Angie and Lee had three daughters — Julie, Chris and Veronica — and one son, Erick. While living in Rutherford, there was an old bar called the “Old Oaken Bucket” on the southeast corner of Highway 29 and Rutherford Road – when the school bus was coming, the owner and barkeep Marie would come outside to escort the kids across the road.

Both Angie and Lee contributed to the wine industry with mom at the winery at Beaulieu and dad was in vineyard management and then later when André Tchelistcheff and Mike Grgich set up their own wineries, he worked right alongside them.

Angie Bedolla began working at the Beaulieu Winery and she apprenticed later under Hans Kornell and later under Madame de Pins, a daughter of Georges de Latour, the founder of Beaulieu where she learned the authentic French champagne “hands-on” methods. After Georges died, she took over and continued for many years at Beaulieu, later transferring to the same winery as Lee across Highway 29 alongside Tchelistcheff and Grgich.
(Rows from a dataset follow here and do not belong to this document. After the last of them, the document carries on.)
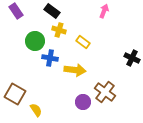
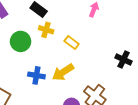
blue cross: (50, 58) -> (36, 75), moved
yellow arrow: (75, 70) -> (63, 72), turned 140

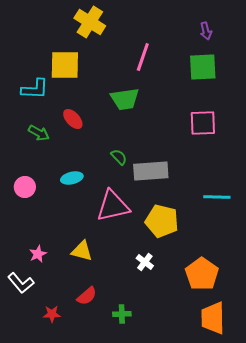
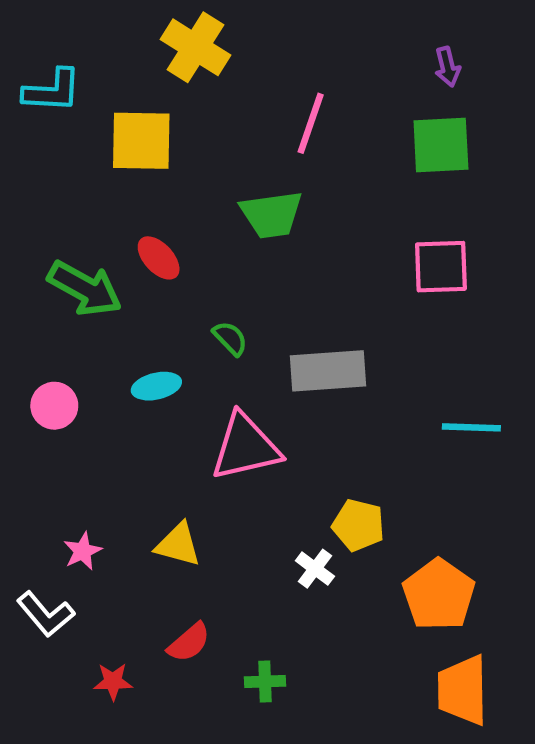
cyan L-shape: (35, 89) -> (52, 91), moved
green arrow: (39, 133) -> (85, 288), size x1.6
green semicircle: (119, 157) -> (230, 338), moved
yellow pentagon: (162, 221) -> (358, 525), moved, size x0.7

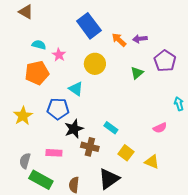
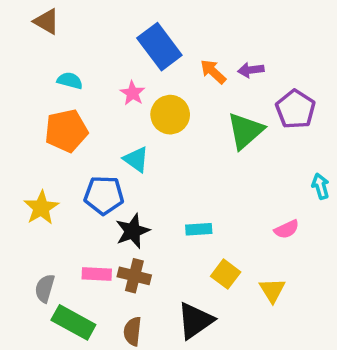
pink star: (59, 55) -> (133, 93), moved
green triangle: (137, 73) -> (245, 131), size x1.6
cyan rectangle: (111, 128) -> (199, 229), turned -40
brown cross: (90, 147) -> (134, 276), moved
yellow triangle: (152, 162) -> (272, 290), turned 35

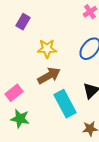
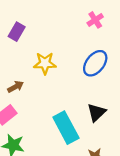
brown arrow: (49, 76) -> (16, 87), moved, size x0.6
Pete and Julia’s daughter Rose “Rosie” worked for the family who owned the Tripoli Family Market – the site where Dean & DeLuca now stands. During the period when several Hollywood films were being made here, she was one of the infamous clerks in the market, and through that checkout line met such illustrious actors as Rock Hudson, Rod Steiger, Richard Egan and many others. She once met Elvis Presley in a vineyard!

Son Lee was friends since childhood with Tim Mondavi and Stephen Taplin, and the story is that the trio would get on the conveyor belts at the winery and play on them … some went downhill so it was great fun!

Daughter Chris met future husband Fred Fabre while both attended Robert Louis Stevenson Middle School in the ’60s. His father was an international captain with TWA and they moved from San Francisco to the Oakville area in 1964.

School chum Dee McFarland (of the Lincoln family, also participating on Saturday), and Chris pulled a prank on newly arrived Fred and stole his jacket to flirt with him.

Chris and Fred became sweethearts in high school and married several years later. They have two children, son Ian, born in 1980, who is a graphic artist working at the Lawrence Livermore Lab; and daughter Tessa, born in 1985, who is a logistics manager for the startup company CAMP. She and her husband are expecting their first child at the end of May.